Reseña. Viaje sentimental, de Sandro Barrella
En Teoría del viaje, el filósofo Michel Onfray dice que “el deseo del viaje se alimenta mejor de fantasmas literarios o poéticos” para luego “verificar la existencia real y factual del lugar ambicionado, entrevisto por los íconos, las imágenes y las palabras” porque “todo viaje vela y desvela una reminiscencia”.
Viaje sentimental, de Sandro Barrella, parece constituir la puesta en acto de esa idea. Su estructura circular, que sigue la lógica de los pasajes aéreos, empieza y termina en Italia, enmarcando una estadía en algunos de los países balcánicos.
Ya desde el comienzo, el ritmo del libro propone una atmósfera precisa y, a la vez, onírica: “Miré el Vesubio
y me solté la mano izquierda/ para tomar la copa y sin dejar de mirar/ el volcán le recordé que el abrigo que llevaba/ en el sueño lo había perdido hacía años en un viaje”.
Pero el viajero sentimental que, a diferencia del cronista esnob, no reniega de su condición de turista también empieza el viaje mucho antes de llegar a destino. Mediante la lectura, por ejemplo, de La colina de los últimos, “un libro que leyó hace muchos años
acerca de la lucha antifascista/ en los Balcanes” o a partir de la escucha de la sinfonía número 6 de Tchaikovski.
El presente tampoco queda indemne del efecto circular: se quiebra a causa del extrañamiento lírico de sus propias anotaciones en una libreta, reparando en lo irreparable de aquellas estaciones que no vio (o solo vio en sueños) por quedarse dormido y en su vocación de buscar huellas: “Luego irá hasta un Pub a beber
la cerveza local,/ se hará parroquiano por un rato,/ escrutará en los ojos de las gentes/ habituales del lugar/ el pasado reciente, si es que algo/ de la antigua Yugoslavia/ permanece en sus miradas”.

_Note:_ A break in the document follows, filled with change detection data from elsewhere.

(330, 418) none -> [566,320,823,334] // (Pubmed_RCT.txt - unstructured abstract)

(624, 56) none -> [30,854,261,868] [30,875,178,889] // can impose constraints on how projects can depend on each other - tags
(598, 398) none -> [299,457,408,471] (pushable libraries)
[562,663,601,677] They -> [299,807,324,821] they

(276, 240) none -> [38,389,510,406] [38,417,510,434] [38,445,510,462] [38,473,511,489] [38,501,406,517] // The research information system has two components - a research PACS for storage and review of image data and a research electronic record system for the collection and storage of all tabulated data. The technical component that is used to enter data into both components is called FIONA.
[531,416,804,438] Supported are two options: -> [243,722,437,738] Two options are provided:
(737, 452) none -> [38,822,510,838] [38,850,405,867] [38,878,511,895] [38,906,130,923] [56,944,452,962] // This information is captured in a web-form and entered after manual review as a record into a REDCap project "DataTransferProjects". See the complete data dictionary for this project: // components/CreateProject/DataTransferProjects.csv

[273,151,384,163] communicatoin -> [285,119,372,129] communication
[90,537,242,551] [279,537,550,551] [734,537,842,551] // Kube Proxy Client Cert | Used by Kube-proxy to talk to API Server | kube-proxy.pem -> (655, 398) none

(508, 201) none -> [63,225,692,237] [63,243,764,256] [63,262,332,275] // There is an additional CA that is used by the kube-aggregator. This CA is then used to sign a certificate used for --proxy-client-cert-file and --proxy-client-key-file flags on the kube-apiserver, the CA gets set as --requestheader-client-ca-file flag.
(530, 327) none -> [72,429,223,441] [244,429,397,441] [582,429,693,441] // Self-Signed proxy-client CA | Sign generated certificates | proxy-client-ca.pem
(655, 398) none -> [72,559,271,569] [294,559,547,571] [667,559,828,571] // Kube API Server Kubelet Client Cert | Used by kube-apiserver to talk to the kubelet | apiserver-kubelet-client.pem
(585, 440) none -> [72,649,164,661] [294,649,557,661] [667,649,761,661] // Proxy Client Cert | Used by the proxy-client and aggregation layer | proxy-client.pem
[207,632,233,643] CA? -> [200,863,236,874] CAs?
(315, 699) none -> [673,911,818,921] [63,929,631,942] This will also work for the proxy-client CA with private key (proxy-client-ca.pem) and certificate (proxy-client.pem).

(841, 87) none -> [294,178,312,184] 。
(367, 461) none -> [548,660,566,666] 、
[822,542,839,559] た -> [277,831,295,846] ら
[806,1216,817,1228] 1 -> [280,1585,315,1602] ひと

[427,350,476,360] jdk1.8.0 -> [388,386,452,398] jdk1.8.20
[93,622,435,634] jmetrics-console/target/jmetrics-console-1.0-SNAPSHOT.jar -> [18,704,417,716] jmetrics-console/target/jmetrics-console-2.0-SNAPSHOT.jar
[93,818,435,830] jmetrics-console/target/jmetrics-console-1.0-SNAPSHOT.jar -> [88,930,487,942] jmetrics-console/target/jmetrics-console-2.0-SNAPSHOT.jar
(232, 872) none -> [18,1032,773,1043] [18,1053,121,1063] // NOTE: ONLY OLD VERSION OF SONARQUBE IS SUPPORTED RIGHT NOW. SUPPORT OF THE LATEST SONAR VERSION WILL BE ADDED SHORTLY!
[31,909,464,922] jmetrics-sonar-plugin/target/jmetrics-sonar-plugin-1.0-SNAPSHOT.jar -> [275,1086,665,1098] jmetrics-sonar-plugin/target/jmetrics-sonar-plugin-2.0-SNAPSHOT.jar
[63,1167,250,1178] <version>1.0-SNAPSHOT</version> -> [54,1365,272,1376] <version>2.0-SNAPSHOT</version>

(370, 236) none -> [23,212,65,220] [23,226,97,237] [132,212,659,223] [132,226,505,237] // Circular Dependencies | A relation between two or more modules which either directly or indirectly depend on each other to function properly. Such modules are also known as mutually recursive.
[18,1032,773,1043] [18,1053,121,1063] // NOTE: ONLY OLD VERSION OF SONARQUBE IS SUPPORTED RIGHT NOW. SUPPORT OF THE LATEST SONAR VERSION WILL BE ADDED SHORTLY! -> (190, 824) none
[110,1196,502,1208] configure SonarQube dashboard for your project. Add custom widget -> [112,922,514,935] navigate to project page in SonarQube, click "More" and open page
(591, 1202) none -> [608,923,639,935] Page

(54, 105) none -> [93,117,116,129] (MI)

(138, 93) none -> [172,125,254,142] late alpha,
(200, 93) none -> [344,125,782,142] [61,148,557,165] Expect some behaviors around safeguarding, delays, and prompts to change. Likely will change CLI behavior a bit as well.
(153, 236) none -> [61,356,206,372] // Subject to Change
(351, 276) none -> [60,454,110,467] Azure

Además de probar la cerveza, comer platos típicos, visitar sitios como el templo de San Sava de Belgrado (la iglesia ortodoxa más grande de Europa), asombrarse con las playas de Croacia y contemplar “la sinfonía estática” de las montañas, el viajero sentimental encuentra placer en lo que denomina “seducciones del sonido”: se deleita con sintagmas conocidos (países satélites, telón de acero), recupera los nombres de países dichos en su propio idioma (“Hravtska”) y hace “kilómetros en tren
para escuchar de boca de sus habitantes el nombre/ de una ciudad y ver en la estación/ un cartel escrito”. Esta poética del viaje encuentra un punto de fuga, una referencia exponencial, en el apartado sobre Yuri Gagarin, el primer humano en viajar al espacio exterior.
Poeta de dedicación casi exclusiva (El golf, Los pájaros y Los italianos a la guerra), Barrella vuelve con todo su equipaje emocional a decirnos –poéticamente hablando– que viajar es revivir un poco.